>>>>>

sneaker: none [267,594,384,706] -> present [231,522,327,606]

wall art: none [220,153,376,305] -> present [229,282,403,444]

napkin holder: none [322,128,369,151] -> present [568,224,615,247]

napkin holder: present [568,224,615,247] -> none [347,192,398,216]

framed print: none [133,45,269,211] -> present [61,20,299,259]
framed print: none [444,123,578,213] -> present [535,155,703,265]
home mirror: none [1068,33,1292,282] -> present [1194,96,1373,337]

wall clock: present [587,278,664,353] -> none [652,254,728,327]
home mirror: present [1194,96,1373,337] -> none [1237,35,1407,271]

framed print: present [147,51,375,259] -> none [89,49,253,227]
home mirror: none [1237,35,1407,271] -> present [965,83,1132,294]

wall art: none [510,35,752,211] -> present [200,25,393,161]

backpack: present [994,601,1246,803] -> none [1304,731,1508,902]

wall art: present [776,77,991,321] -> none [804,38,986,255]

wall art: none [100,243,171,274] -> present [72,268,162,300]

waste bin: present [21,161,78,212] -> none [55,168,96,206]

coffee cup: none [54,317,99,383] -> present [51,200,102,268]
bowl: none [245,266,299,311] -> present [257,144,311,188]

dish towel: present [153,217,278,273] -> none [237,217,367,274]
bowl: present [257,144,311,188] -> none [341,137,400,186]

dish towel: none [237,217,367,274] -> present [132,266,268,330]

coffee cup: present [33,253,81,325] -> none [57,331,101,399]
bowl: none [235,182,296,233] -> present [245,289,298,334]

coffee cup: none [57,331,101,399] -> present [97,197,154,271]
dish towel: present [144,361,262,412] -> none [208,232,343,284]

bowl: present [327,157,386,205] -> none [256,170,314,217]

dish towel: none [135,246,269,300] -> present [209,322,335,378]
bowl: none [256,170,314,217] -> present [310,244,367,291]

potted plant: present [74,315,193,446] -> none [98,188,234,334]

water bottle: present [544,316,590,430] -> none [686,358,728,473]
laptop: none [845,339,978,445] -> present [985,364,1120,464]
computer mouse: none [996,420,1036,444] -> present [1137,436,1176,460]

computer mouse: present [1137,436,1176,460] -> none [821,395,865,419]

<<<<<

**Activity**
Retype the material in full. Each word must match.

**Written reply**
sneaker: none [267,594,384,706] -> present [231,522,327,606]

wall art: none [220,153,376,305] -> present [229,282,403,444]

napkin holder: none [322,128,369,151] -> present [568,224,615,247]

napkin holder: present [568,224,615,247] -> none [347,192,398,216]

framed print: none [133,45,269,211] -> present [61,20,299,259]
framed print: none [444,123,578,213] -> present [535,155,703,265]
home mirror: none [1068,33,1292,282] -> present [1194,96,1373,337]

wall clock: present [587,278,664,353] -> none [652,254,728,327]
home mirror: present [1194,96,1373,337] -> none [1237,35,1407,271]

framed print: present [147,51,375,259] -> none [89,49,253,227]
home mirror: none [1237,35,1407,271] -> present [965,83,1132,294]

wall art: none [510,35,752,211] -> present [200,25,393,161]

backpack: present [994,601,1246,803] -> none [1304,731,1508,902]

wall art: present [776,77,991,321] -> none [804,38,986,255]

wall art: none [100,243,171,274] -> present [72,268,162,300]

waste bin: present [21,161,78,212] -> none [55,168,96,206]

coffee cup: none [54,317,99,383] -> present [51,200,102,268]
bowl: none [245,266,299,311] -> present [257,144,311,188]

dish towel: present [153,217,278,273] -> none [237,217,367,274]
bowl: present [257,144,311,188] -> none [341,137,400,186]

dish towel: none [237,217,367,274] -> present [132,266,268,330]

coffee cup: present [33,253,81,325] -> none [57,331,101,399]
bowl: none [235,182,296,233] -> present [245,289,298,334]

coffee cup: none [57,331,101,399] -> present [97,197,154,271]
dish towel: present [144,361,262,412] -> none [208,232,343,284]

bowl: present [327,157,386,205] -> none [256,170,314,217]

dish towel: none [135,246,269,300] -> present [209,322,335,378]
bowl: none [256,170,314,217] -> present [310,244,367,291]

potted plant: present [74,315,193,446] -> none [98,188,234,334]

water bottle: present [544,316,590,430] -> none [686,358,728,473]
laptop: none [845,339,978,445] -> present [985,364,1120,464]
computer mouse: none [996,420,1036,444] -> present [1137,436,1176,460]

computer mouse: present [1137,436,1176,460] -> none [821,395,865,419]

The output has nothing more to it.